**What the task requires:** Only a number is wanted: how many lines in the records below contain "jsou"?

(Stored data entries)
────────
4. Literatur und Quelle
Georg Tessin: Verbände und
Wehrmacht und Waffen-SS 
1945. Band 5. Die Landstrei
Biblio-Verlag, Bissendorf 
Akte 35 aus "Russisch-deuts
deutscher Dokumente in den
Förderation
────────
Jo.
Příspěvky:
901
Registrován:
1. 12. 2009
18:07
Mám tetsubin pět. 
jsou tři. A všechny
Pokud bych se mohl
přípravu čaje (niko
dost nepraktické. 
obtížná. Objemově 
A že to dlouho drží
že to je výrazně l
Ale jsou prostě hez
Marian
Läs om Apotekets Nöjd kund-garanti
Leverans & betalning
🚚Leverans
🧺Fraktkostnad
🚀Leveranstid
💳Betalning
────────
**Solved exercise:** 2